In the Cupet station at San Rafael and Infanta, a line of vehicles that occupied a block and a half was waiting to be served.
Unlike last March, when due to the increase in demand – according to the government version – Cuba spent almost a week with controlled fuel sales, this time there was no official explanation or posters in the gas stations announcing any measures.
The San Rafael employee informed another guy who entered with a gas can, that these days “we are directed not to fill containers,” only to fill the tanks directly.
“What they don’t want is to create a scandal,” the kid said between his teeth as he left, “don’t you see that the owner of the oil is here?” he said ironically, referring to President Nicolás Maduro.
Together with the leaders of the countries of the Bolivarian Alliance for the Peoples of Our America (Alba), the Venezuelan is meeting this very day in Havana at the impromptu Summit called by Miguel Díaz-Canel in response to the United States’ doubts about whether or not to invite the Island to the Summit of the Americas, which will be held in Los Angeles between June 6 and 10.
The line of cars was repeated at the gas station at G and 25th, in El Vedado, normally with a large number of customers, where they only sold regular gasoline and diesel.

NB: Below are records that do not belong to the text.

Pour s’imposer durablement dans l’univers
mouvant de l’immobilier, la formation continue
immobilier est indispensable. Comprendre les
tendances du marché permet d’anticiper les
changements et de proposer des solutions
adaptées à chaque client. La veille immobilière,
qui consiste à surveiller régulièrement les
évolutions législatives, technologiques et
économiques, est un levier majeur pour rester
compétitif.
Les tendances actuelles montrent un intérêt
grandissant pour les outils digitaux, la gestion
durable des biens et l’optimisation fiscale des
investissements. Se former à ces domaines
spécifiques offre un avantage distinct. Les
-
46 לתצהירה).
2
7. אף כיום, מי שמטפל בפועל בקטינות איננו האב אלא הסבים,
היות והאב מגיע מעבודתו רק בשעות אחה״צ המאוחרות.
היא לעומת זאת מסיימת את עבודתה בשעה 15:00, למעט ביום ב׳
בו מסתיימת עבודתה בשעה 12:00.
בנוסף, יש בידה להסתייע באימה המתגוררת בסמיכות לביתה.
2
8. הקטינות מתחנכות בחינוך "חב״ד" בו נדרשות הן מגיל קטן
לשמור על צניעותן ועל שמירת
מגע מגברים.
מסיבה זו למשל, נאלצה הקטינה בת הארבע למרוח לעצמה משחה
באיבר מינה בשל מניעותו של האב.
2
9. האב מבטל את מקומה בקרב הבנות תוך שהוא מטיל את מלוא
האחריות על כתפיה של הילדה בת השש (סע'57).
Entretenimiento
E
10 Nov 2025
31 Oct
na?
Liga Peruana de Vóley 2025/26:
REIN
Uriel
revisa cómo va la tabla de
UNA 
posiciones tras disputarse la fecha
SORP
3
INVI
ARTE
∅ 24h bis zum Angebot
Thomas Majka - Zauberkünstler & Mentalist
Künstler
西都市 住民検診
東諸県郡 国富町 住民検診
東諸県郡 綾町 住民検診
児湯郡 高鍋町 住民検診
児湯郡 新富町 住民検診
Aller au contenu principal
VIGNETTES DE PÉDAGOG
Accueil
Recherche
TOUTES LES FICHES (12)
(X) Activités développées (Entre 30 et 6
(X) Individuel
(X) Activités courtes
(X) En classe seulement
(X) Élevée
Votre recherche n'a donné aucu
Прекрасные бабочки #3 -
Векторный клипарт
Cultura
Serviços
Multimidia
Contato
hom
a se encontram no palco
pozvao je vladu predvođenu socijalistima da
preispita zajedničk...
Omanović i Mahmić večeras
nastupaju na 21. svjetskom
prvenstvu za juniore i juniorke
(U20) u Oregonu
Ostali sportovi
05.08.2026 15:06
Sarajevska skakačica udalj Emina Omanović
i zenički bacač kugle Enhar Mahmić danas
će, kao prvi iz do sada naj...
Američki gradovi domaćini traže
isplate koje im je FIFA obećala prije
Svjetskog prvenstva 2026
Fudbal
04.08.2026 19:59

With conditions. “Yes, there is diesel, but it can only be sold with a letter of authorization, because they are state reserves,” an employee of the establishment explained to a customer who came in to ask.
The line did not reach the dimensions of March, but it did reach 23rd Street. “It is going to be fixed,” expressed a taxi driver. “Because if here they only have the Government’s reserves for diesel, there is no special gasoline and only regular, that means that in other places there is none.”
This is what happened in Cupet de Malecón and 23, also in El Vedado. However, a small group of waiting cars was also visible, not resigning themselves to leaving the place despite the fact that there was no fuel for sale.
“Is there regular?” asked a customer, desperate. “I wish there was, at the moment there is nothing,” the employee replied, without giving further explanations.
The largest line, surrounding the entire block, was at the Tángana station, on Malecón and 15, where there was regular and special gasoline.
They only regular was sold at 17th and L, where there was also a respectable row of cars.
The lines at the gas stations were s long as those at the bus stops. Transportation in the capital is beginning to suffer in the face of the imminent and umpteenth new crisis.